Will have a second look. I don't agree though that a thimble of spit is better than nothing, it is nothing. When we embrace EBAY, it will be more for shining a light on our free spending habits. I like making chunky payments, not snowflaking. I vow for 2014 to take one bill and start spitting at it.
Like I said, this is a rookie mistake. And math is math, and math says something isn't nothing, even if it's a small something.
As I said, paying off $4000 in debt is good, but paying off $4400 would've been a little better. You do what you can with your main salary, and you look for small extras too. That's how you move beyond the rookie mistakes.
Yes. Also, this isn't just about paying off the debt. If that's all you do, you'll be back where you are in a few years time. It's also, and perhaps far more importantly, about changing your mindset. When you allow yourself to have thoughts like "it's only a little, so it doesn't count", you allow yourself to continue to see your money in those terms. If selling an item for $25 is no big deal, then buying one isn't, either. If your debt isn't really such an emergency that you need to do whatever you can think of, then where's the harm in buying those cute shoes that are on a super crazy sale?

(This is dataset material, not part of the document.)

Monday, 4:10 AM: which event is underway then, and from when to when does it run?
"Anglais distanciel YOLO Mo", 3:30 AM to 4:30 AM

Even the notion that you prefer chunky payments over snowflakes is just allowing yourself to fall back on the irrational, emotion-driven decision making that got you here. I've you've got $5, send it to a card. Saving it until you have $50 allows interest to accrue.
You'll need to run the numbers, but it might be smartest to move the lease buy out to the top of the list of priorities, reducing payments on everything else to the minimums.
If, of course, it isn't, then put everything toward the highest interest CC.